Today I went to the Escuelab in the centre of Lima to meet with Alberto, Kike Mayorga and Kiko Contreras.
My visit was apparently taken with great interest and they've video-interviewed me for some time to talk about DOKUDA and my projects with Dokeos and the OLPC (now updated to Chamilo and the OLPC). Apparently, the idea to have Dokeos/Chamilo run on one of the XO itself was never thought about, and that seemed to be an announcement of uttermost interest to them that this *could* be done at all. They suggested I try straight away (which I did) but my knowledge of Fedora was a bit limited at this point to know where exactly to download the packages. I did try some rpm -q and yum install commands, but without success (yum install apache seemed to trigger the download of something unrelated, I'll have to investigate this further). Although this is unrelated, I saw that one could actually run Ubuntu on these (not that I have intentions of trying that shortly).

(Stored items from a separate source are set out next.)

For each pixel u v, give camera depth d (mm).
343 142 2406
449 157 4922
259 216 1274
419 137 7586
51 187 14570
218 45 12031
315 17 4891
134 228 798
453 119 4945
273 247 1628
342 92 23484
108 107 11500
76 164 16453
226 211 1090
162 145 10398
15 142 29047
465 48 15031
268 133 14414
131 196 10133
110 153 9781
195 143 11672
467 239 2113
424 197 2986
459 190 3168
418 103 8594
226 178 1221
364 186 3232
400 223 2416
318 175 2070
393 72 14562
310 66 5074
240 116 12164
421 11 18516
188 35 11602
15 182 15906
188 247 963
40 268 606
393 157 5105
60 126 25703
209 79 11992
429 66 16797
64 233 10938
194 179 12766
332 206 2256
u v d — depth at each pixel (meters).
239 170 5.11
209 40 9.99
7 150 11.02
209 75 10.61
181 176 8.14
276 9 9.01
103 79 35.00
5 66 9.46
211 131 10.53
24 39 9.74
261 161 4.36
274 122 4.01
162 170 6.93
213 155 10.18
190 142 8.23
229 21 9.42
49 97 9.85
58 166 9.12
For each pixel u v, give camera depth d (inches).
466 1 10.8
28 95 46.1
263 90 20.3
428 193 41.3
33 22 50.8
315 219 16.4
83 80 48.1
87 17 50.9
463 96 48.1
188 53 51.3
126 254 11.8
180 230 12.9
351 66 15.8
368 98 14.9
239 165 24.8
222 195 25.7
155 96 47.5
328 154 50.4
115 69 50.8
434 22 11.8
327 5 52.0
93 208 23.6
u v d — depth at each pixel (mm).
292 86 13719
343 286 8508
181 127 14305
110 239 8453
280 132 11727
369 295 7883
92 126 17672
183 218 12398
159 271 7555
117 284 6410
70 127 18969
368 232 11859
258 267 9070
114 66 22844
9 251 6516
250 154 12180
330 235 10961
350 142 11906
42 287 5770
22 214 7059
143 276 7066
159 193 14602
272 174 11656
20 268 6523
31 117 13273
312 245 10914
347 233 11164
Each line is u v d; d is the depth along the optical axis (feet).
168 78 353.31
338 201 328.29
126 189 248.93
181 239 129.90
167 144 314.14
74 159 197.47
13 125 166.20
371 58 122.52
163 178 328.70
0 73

Apparently the problem that would be solved by the install of Dokeos on one of the XO is that when the government is sending XOs to remote areas, it also sends them with a PC pre-installed with Linux, which is supposed to serve as a server for the XO. However, people in remote areas cannot manage them, so someone around tells them "That thing is useless, just install Windows to be able to use it", and they do. Of course, this is an illegal copy of Windows in most cases.
This brings two moral problems:
- Children are curious. When they'll want to know how the system works, Windows won't give them the ability to analyse this.
- Children want to share. How will the teacher deal with the student wanting to share some proprietary software which most certainly costs about one year of his parents' revenue? Make him a software pirate at the age of 6 without letting him know about it?